** SELECTED TEXT **
|---|

# be gentle she is 18



## Kiki (Feb 7, 2007)

Ummmm... Hey!! She's Quater horse!! The butt sorta gave it away


----------



## prettypalfrey (Mar 12, 2007)

whats not good?


----------



## bolly (Mar 16, 2007)

Why dont you tell us more about her .. name, history, height .. etc x


----------



## prettypalfrey (Mar 12, 2007)

Stardusts Surprise (jigger) She is an ex barrel horse she is my first horse. I am new to riding and showing. She is just starting to show again. She is super strong and super fast but oh so loving.









I hope these pics are better.


----------



## prettypalfrey (Mar 12, 2007)

kind of blurry


----------



## prettypalfrey (Mar 12, 2007)

sorry guys I cant add her other pics I didn't mean to repeat.


----------



## mrskamel (May 1, 2007)

She is too heavy, I'm sure you will have her back in shape in no time.


----------



## ~*Hunter_Gurlie*~ (Apr 17, 2007)

i think that she looks good for her age and theres nothing really wrong with her or not good about her  You have a very pretty horse


----------



## prettypalfrey (Mar 12, 2007)

Thank you hunter girlie. And believe it or not but she is not heavy. She is all muscle. She has lost a bit of wait since that photo. I thought she was to chubby but she is just super stocky and muscular. I hear that her foals are the same.


----------



## muppet123 (Apr 29, 2007)

hi ther, i think she looks really sweet, and lovely for her age too. she looks very kind and honest.


----------



## DressageOrBust (Apr 15, 2007)

She is not heavy at all! She looks like what a healthy horse of her size should look like.  Her back is a bit down has she had many babies? Could just be lack of muscling.  I think she's rather cute. *squee* I wanna hug her.

Jenn


----------



## prettypalfrey (Mar 12, 2007)

She has a bit of a sway back I guess because of her age. She has had 8 babies all with similar body types.


----------



## DressageOrBust (Apr 15, 2007)

A sway back isn't always from age  I have a 31 yr old QH gelding who doesn't really have one at all.


----------



## prettypalfrey (Mar 12, 2007)

I hope its not because of my weight. Ha ha just kidding, she had it when I bought her.


----------



## PrettyHorse (May 8, 2007)

haha that's funny


----------

|---|

** PROBLEM SET **
[a] Copy the horse forum thread from "She is not heavy at" to "similar body types.".
[b] Translate this sentence from the horse forum thread into Spanish: "She has had 8 babies all with similar body types."
[c] In the horse forum thread, what was the mare used for before?
The material after this point is from a different source.

** STORED DATA **
|---|

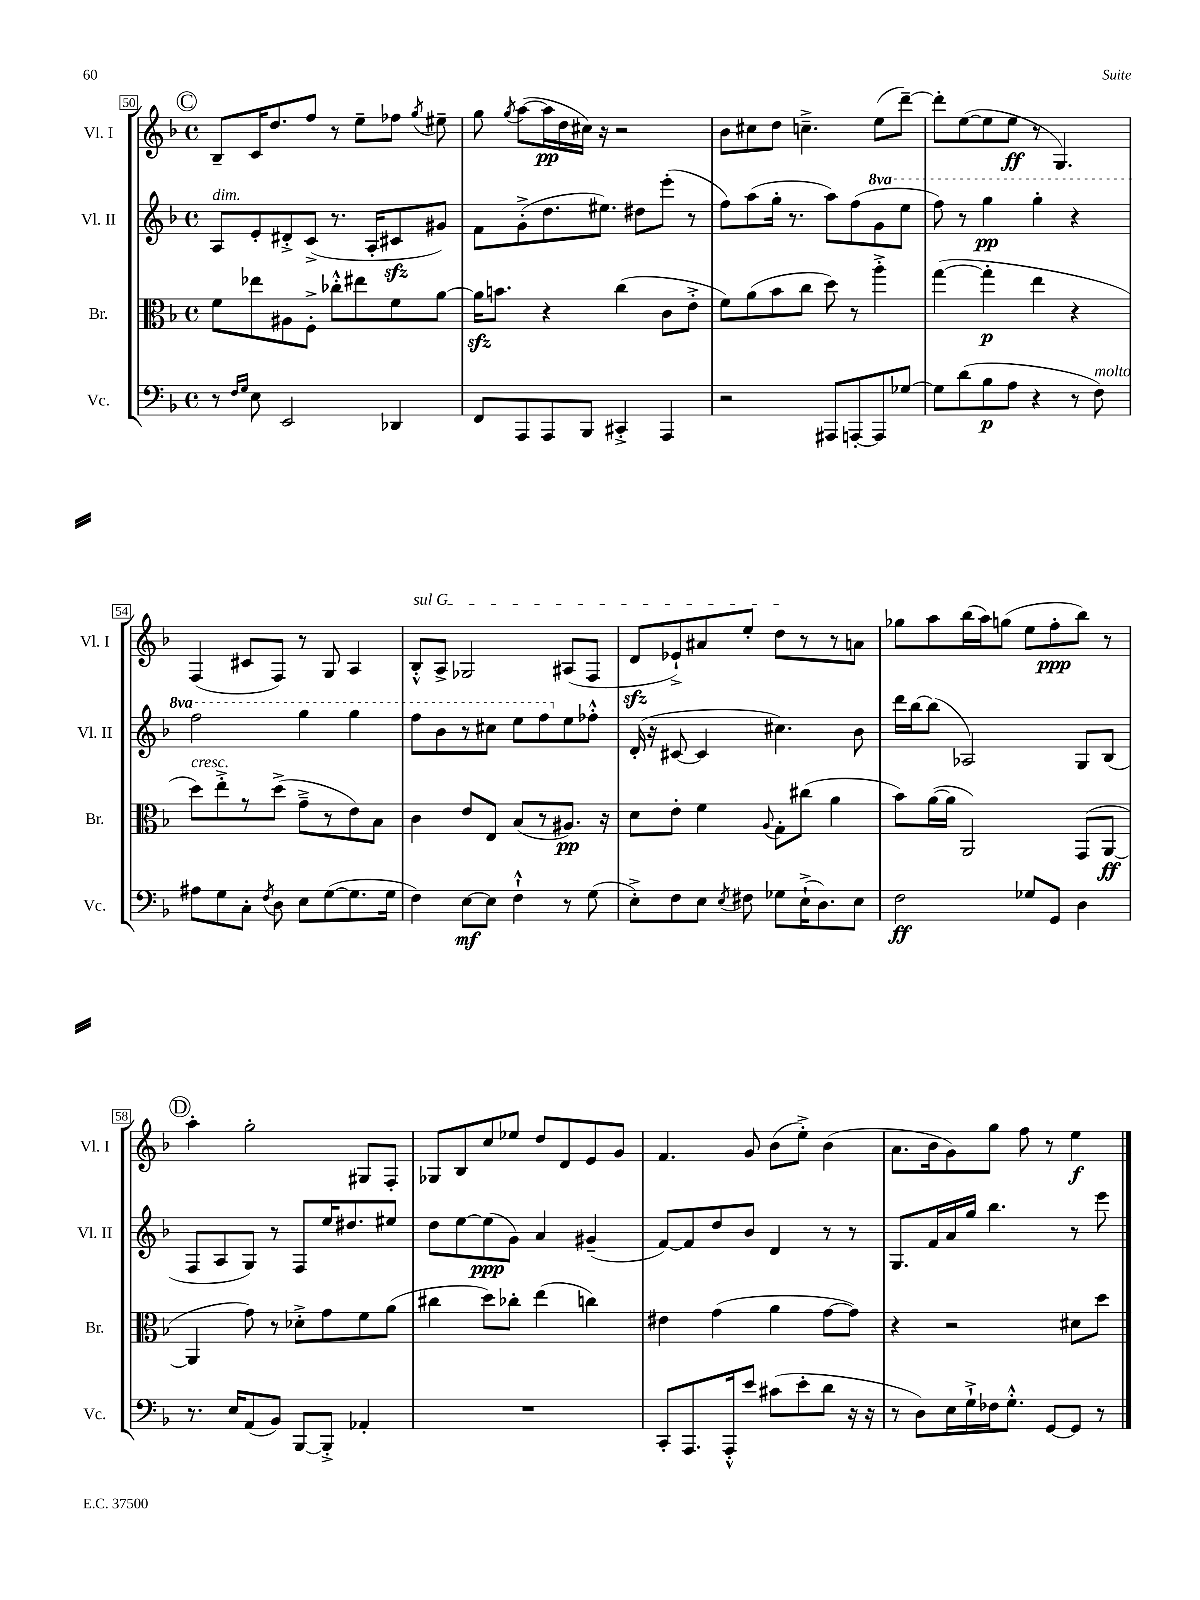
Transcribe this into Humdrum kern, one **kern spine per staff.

|---|

** SOLUTIONS TO THE TASKS **
[a]
She is not heavy at all! She looks like what a healthy horse of her size should look like.  Her back is a bit down has she had many babies? Could just be lack of muscling.  I think she's rather cute. *squee* I wanna hug her.

Jenn


----------



## prettypalfrey (Mar 12, 2007)

She has a bit of a sway back I guess because of her age. She has had 8 babies all with similar body types.

[b] Ha tenido 8 crías, todas con tipos de cuerpo similares.

[c] She was a barrel horse.